» WORK REQUIRED
If a line in the entries contains the string "round", include that line in your answer.

» RECORDS PROVIDED

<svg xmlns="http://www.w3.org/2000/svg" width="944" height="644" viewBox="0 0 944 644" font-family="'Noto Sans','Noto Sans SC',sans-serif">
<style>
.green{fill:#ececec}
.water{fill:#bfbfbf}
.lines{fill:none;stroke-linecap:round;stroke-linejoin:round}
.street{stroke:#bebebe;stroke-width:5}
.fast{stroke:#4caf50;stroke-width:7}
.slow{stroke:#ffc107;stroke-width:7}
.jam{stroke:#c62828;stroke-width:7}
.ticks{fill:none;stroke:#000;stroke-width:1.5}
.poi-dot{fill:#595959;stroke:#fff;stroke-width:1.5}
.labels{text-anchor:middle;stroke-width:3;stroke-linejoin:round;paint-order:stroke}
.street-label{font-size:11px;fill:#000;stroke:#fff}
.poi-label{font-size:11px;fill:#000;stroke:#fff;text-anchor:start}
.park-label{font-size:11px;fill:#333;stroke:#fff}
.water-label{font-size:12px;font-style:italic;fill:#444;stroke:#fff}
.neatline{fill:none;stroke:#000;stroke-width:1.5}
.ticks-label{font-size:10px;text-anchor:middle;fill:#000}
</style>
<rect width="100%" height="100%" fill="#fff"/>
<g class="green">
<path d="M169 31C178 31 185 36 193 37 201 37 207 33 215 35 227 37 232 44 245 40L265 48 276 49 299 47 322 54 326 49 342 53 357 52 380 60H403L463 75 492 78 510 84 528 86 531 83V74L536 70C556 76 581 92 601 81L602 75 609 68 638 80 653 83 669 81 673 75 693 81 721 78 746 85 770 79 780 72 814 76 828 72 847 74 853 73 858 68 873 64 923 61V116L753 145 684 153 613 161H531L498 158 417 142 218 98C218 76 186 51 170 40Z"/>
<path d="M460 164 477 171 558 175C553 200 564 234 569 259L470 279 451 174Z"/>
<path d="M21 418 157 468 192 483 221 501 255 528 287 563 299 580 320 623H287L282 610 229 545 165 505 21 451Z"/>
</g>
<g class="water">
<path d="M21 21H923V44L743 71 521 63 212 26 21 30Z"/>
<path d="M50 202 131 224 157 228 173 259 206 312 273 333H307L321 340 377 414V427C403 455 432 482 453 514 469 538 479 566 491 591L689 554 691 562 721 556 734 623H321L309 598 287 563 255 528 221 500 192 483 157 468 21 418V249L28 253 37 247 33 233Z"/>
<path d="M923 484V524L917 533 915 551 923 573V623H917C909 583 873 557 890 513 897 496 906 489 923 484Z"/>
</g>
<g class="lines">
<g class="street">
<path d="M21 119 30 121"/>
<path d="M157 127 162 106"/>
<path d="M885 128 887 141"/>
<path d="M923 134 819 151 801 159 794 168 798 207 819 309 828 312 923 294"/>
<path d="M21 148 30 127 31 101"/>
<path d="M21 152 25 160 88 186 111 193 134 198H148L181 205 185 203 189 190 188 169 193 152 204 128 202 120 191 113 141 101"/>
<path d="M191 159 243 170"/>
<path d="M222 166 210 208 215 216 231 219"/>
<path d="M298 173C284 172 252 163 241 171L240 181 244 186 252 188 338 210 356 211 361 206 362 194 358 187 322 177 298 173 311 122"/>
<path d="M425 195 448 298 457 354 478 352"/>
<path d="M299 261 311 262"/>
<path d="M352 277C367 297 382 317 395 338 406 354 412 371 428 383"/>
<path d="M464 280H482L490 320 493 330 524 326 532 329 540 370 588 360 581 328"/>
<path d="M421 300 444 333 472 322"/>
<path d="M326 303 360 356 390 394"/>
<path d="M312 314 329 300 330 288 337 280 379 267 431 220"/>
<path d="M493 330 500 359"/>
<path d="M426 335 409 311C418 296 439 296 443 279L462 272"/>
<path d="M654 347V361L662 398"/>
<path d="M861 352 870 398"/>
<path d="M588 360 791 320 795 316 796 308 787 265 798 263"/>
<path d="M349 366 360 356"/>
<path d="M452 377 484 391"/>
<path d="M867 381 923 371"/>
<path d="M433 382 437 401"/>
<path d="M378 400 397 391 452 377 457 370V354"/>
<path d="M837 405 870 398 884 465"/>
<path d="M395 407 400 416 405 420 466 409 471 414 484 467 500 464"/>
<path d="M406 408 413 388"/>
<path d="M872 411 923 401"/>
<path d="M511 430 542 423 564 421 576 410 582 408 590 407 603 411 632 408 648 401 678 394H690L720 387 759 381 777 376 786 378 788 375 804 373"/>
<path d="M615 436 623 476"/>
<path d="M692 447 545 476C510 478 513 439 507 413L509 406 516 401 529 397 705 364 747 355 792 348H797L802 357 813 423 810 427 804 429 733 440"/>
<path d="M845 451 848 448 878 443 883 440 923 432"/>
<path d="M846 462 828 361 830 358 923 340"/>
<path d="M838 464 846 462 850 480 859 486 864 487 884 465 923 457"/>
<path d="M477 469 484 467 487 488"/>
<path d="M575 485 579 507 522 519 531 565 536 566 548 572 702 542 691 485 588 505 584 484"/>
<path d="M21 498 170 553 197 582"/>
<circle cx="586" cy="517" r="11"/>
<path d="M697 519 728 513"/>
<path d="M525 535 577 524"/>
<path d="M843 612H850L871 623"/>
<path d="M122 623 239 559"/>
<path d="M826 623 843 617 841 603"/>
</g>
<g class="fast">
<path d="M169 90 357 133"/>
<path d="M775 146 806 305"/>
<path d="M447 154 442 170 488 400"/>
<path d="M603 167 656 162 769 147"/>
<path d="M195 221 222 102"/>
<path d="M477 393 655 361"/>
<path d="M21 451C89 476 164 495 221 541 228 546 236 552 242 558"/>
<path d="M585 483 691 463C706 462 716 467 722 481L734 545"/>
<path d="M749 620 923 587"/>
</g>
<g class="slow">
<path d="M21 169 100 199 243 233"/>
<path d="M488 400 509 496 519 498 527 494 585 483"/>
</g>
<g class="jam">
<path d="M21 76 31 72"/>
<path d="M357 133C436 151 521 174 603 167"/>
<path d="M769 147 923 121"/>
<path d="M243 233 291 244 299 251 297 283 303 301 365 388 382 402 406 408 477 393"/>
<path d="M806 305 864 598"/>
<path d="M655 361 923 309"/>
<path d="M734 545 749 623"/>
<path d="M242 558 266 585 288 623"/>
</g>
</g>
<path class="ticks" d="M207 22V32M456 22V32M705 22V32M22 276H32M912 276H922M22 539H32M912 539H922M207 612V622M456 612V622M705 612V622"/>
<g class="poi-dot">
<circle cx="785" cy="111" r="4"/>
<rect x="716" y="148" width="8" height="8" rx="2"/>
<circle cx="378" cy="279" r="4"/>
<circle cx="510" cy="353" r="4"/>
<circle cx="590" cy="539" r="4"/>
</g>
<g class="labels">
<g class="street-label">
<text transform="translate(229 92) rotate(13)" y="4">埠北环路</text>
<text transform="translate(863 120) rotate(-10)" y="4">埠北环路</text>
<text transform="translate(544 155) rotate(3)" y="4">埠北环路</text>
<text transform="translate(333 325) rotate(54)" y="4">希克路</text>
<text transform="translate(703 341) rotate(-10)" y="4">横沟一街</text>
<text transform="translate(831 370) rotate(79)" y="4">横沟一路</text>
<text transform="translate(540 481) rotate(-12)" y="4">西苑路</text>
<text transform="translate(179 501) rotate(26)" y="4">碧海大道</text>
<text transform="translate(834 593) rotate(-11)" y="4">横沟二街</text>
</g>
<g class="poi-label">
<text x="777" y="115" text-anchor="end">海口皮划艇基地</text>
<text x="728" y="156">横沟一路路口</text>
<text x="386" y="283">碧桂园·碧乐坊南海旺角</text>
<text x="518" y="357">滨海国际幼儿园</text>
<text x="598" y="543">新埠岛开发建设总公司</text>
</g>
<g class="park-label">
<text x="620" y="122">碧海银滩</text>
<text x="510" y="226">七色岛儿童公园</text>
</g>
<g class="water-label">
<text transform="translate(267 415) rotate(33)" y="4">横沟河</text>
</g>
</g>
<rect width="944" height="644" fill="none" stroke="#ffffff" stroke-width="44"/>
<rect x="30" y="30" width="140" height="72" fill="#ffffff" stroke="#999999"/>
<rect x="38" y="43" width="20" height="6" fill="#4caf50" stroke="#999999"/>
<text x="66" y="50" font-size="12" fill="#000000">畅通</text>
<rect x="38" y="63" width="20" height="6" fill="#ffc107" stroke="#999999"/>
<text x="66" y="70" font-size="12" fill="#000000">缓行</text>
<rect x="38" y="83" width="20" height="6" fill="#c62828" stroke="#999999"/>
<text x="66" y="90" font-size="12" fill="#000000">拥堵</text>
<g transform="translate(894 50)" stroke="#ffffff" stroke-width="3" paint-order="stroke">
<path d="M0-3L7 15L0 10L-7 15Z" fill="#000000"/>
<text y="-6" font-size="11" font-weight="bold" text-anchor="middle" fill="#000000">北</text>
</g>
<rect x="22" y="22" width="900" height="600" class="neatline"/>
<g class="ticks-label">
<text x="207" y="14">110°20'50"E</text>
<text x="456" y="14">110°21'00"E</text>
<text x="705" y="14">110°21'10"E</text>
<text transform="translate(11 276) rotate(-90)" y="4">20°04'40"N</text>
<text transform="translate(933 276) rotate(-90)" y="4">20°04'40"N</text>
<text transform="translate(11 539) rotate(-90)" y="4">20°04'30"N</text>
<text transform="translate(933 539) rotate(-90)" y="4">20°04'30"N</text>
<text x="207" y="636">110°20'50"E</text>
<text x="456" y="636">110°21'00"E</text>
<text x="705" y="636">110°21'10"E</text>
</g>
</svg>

» RESPONSE AREA
.lines{fill:none;stroke-linecap:round;stroke-linejoin:round}
.labels{text-anchor:middle;stroke-width:3;stroke-linejoin:round;paint-order:stroke}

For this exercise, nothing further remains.